Contract activity in March 2022 was down 17.2% from March 2021 and was down in all six price categories. Through the first three months of the year, contract activity is down 12.1%. The average number of days on the market for homes receiving contracts was just 15 days in March 2022, down from 19 days last March.
The Urgency Index, simply the percentage of homes going under contract that were on the market 30 days or less, was up in March compared to last March. During the past 18 years, the Index has been as high as 94.4% (April 2004) and as low as 22.9% (November 2006). In March 2022, the Urgency Index was 92.0%, up from 88.3% in March 2021, and that is Northern Virginia’s highest March Urgency Index in the past 12 years.
The number of homes on the market at the end of March was down 22.7% compared to the end of March 2021. The number of new listings coming on the market decreased 7.0% compared to March of 2021. The decrease in contract activity combined with the decrease in inventory lowering overall supply to 0.5 months from 0.6 months at the end of March 2021.
30-year fixed mortgage interest rates at the end of March stood at 4.67%. That is more than one and a half points higher than this time last year and almost a full point higher than just a month ago. And since the end of March rates have climbed to 5%. While rates remain low from a historical perspective, this rapid increase was a bit of a shock to the system and makes it tougher for first time buyers in particular.

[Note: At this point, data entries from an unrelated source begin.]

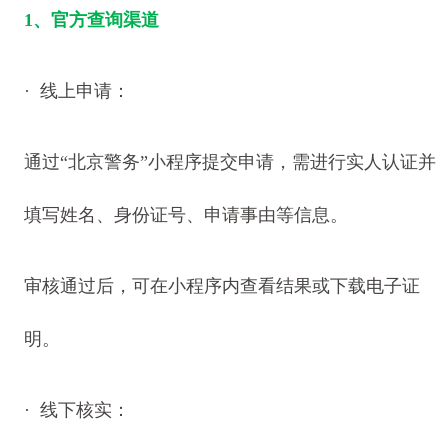
1、官方查询渠道
· 线上申请：
通过“北京警务”小程序提交申请，需进行实人认证并
填写姓名、身份证号、申请事由等信息。
审核通过后，可在小程序内查看结果或下载电子证
明。
· 线下核实：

The payment on a no-money-down, 30-year fixed mortgage for a median-priced home is 71.8% higher than it was a decade ago in March 2012, and the median price is up 58.5%. The payment is also 30.9% higher than last March because of higher prices and much higher interest rates. The mortgage payment for a median priced home ($3,359) was higher in March than the median rented price ($2,500).
DIRECTION OF THE MARKET
There has probably never been a better time to be a seller as anxious buyers continue to chase limited inventory. And for the first time since the onset of COVID, even the condo market is pretty hot. Even though absorption rates are slightly lower than this time last year, all three property types – detached and attached homes, as well as condos – are above 60%. That’s the threshold for what we consider to be an “extreme” seller’s market. But for buyers, this has become an even more challenging market, as the unexpected and rapid rise in mortgage interest rates has made housing less affordable than it was even a month ago. Those rising rates have pushed some buyers off the fence and into the market because of concerns that rates might rise further and have caused others to either adjust their home search to lower price ranges or farther out geographically, or to decide to hit the pause button. This is obviously a personal decision and reflects a market that is slowly adjusting. We continue to believe the economic truism that markets seek balance over time, and we are at the beginning of that transition. Nonetheless, we see no reason to believe that prices will come down even as demand eases up a bit. There are simply too few homes on the market. Consider this: if twice as many homes came on the market and contract activity contracted by 20%, there would still be just over one month’s supply of homes. That’s low by any measure. Inventory isn’t going to double anytime soon. The pace of appreciation will almost certainly slow, but it’s still going to be a seller’s market.